1- Akademisyenin uzmanlık alanı dışındaki bir bölümde istihdam edilmesi: Benim de yaşadığım önemli bir problem olması nedeniyle buradan başladım. Türkiye’deki üniversitelerde özellikle eğitim fakültelerinde yaşanan önemli bir israf olarak görüyorum. 1997 yılında başlayan eğitim fakültelerinin yeniden yapılandırma sürecinde “alan eğitimi” olarak adlandırılan bir lisans üstü eğitim alanı oluşturuldu. bu bağlamda Coğrafya Eğitimi, Tarih Eğitimi, Matematik Eğitimi, Sosyal Bilgiler Eğitimi, Fen Bilgisi Eğitimi gibi yüksek lisans ve doktora programları oluşturuldu. Aynı şekilde Doçentlik alanları da bu şekilde oluşturuldu. Buraya kadar her şey iyi fakat Coğrafya Eğitimi alanında uzmanlaşmış bir akademisyen Sosyal Bilgiler Eğitimi yada Sınıf Eğitimi Programlarında istihdam edilmeye başlandı. Çünkü liseye öğretmen yetiştiren programlar sadece 7 üniversite de açık bırakıldı diğerlerinde ise kapatılmıştı. Fizik, Kimya, Biyoloji Eğitimcileri Fen Bilgisi Eğitimi Programlarında, Tarih ve Coğrafya Eğitimcileri ise Sosyal Bilgiler Programlarında istihdam edildiler. Coğrafya eğitimcisi Sosyal Bilgiler Öğretmenliği programında coğrafya derslerini okutmak zorunda kaldılar. Aynı şekilde Tarih eğitimcisi Osmanlı Tarihi veya Ortaçağ tarihi gibi esas uzmanlık alanının dışında dersler okutmak zorunda kaldı. Böylelikle Doçent yada Profesör düzeyindeki bir uzman akademisyen kendi alanında çalışmayarak israf edilmiş oluyor.

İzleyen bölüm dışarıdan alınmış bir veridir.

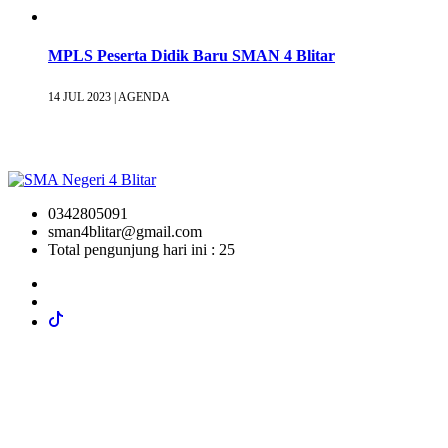
MPLS Peserta Didik Baru SMAN 4 Blitar
14 JUL 2023 |
AGENDA
0342805091
sman4blitar@gmail.com
Total pengunjung hari ini : 25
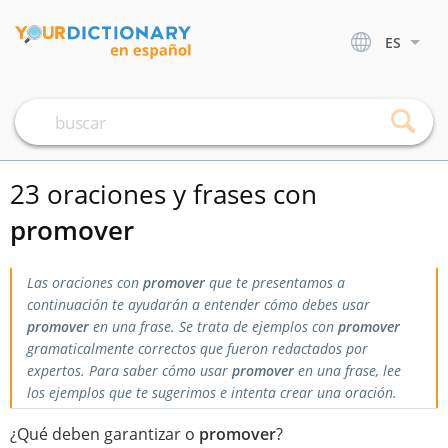
ES
23 oraciones y frases con
promover
Las oraciones con
promover
que te presentamos a
continuación te ayudarán a entender cómo debes usar
promover
en una frase. Se trata de ejemplos con
promover
gramaticalmente correctos que fueron redactados por
expertos. Para saber cómo usar
promover
en una frase, lee
los ejemplos que te sugerimos e intenta crear una oración.
¿Qué deben garantizar o
promover
?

2- Akademik kadrosu tamamlanmadan bölümlere öğrenci alınması: Bir akademisyenim iki önemli görevi vardır. Bunlardan biri öğrencilere ders anlatmak diğeri ise bilimsel çalışma yapmak. Yasa ve yönetmeliklere göre bir ön lisans ve lisans düzeyinde bir programa öğrenci alınabilmesi için 3 öğretim üyesi/elemanı olması gerekiyor. Buraya kadar sorun yok gibi görünüyor. Fakat 3 Öğretim elemanı ile bir program açılıyor. Sonrasında 2., 3. ve 4. sınıflar geliyor. bir programın etkili bir eğitim yapabilmesi için ilgili disiplinin farklı alt dallarında uzmanlaşmış akademisyenlerin olması gerekiyor. Bu da en az 8-10 farklı alt alanda uzmanlaşmış akademisyen olması gerektiği anlamına geliyor. Fakat ilgili programda halen daha bu sayının yarısı kadar akademisyen istihdam edilmiş. Yada bir disiplinin 10 farklı alt dalı bulunuyor, ilgili programda 10 akademisyen istihdam edilmiş fakat 10 akademisyen 5 alt dalda uzmanlaşmış. Bu durumda israf başlamış oluyor. Öncelikle akademisyenlerin bir kısmı uzmanlık alanları dışında ders anlatarak elde edilecek fayda azalmış oluyor. Akademisyen uzmanlık alanı dışında ders anlatmak için bu derslere hazırlık için ihtiyaç duyacağı zamanı bilimsel çalışma yapacağı zamandan almak zorunda kalıyor. Aslında 10 akademisyene ücret ödeniyor. Fakat amaca ve ihtiyaca uygun planlama yapılmadığı için kullanılan kaynaklar israf edilmiş oluyor. Verimli bir eğitim yapılabilmesi için Ana alanın 10 farklı alt alanında uzmanlaşmış Akademisyen ihtiyacı varken programda halen daha 5 akademisyen istihdam edilmiş ise oradaki her şey (Akademisyenler, Öğrenciler, binalar, bütçeler) israf ediliyor demektir.